“Three conditions architecture must accomplish: Utilitas (utility), Firmitas(permanence) and Venustas (beauty).”
-Marcus Vitruvius Pollio (fl. 46-30 BC), De Architectura
In the early years of twentieth-century Singapore, a newly-created, singular style of house stood in stark contrast to the verdant background of the island’s tropical surroundings. Juxtaposed against the lush jungle, still very much present in the city’s last century, the black and white houses appeared to be as anomalous as any architectural design could possibly be. But dissimilar as they may have appeared to their environmental backdrop, the construction of the houses made them a perfect fit for the equatorial climes. Much like the nation-state in which they reside, the houses represent a multitude of cultures, with design elements including Tudor-esque timber frames and Moghul bungalow-style verandahs and broad, shady eaves. Black and White: The Singapore House 1898-1941 celebrates these houses for what they are: a blend of the familiar and the exotic; the old and the new; stylistically innovative in a way that is absolutely unique to the region.

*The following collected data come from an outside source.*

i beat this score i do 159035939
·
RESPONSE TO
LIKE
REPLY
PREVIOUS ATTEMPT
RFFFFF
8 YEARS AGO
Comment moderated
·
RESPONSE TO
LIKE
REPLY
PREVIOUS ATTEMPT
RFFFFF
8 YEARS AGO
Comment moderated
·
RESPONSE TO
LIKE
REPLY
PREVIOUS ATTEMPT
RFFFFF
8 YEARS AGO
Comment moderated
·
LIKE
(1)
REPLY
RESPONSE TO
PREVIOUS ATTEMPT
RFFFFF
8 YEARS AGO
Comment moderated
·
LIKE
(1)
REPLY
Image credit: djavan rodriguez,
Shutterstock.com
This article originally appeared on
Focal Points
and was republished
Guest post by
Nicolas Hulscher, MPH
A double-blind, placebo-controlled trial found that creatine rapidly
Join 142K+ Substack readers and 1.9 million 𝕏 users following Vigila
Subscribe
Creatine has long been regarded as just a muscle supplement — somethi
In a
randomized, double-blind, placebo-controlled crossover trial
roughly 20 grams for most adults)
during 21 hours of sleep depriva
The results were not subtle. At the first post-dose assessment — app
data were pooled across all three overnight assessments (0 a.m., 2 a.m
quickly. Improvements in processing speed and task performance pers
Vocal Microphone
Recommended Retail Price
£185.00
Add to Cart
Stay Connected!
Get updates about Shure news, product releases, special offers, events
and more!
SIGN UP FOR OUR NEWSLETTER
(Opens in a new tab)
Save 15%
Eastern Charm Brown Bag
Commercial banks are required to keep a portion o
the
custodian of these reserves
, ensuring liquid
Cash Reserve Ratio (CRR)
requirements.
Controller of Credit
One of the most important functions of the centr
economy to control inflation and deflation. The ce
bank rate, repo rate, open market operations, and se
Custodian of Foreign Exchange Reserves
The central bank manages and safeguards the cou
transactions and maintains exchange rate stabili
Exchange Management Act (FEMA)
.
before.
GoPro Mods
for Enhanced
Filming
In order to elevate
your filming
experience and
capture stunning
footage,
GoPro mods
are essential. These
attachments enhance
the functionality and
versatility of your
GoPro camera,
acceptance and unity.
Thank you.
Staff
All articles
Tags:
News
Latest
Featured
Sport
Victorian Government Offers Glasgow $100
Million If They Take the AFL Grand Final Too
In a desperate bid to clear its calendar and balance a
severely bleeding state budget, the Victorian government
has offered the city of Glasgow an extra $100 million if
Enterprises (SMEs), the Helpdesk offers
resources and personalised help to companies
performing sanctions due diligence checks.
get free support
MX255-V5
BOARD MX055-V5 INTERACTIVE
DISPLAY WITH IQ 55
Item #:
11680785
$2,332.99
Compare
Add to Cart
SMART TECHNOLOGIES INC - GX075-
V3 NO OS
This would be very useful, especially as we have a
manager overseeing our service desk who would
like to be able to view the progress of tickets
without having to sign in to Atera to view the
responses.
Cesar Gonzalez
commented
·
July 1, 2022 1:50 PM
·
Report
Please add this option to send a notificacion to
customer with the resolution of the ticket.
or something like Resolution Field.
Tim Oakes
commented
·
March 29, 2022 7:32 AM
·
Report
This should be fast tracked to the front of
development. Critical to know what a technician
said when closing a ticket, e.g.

The first guide to this singular style of architecture, Black and White traces the history and influences of the houses, describing in detail everything from the building plans to the evolution of the style. The book notes the achievements of some of Singapore’s greatest architects from the colonial period, including George Drumgoolde Coleman, David McLeod Craik and Frank Wilhim Brewer, as well as the pioneering work of the man known as the father of the black and white style, Regent Alfred John Bidwell of Swan and Maclaren, the leading architectural practice of the day. Each and every representation of the style is portrayed in beautiful photographic style and informative prose, making the book a classic for lovers of architecture, and anyone interested in both past and present-day Singaporean influences.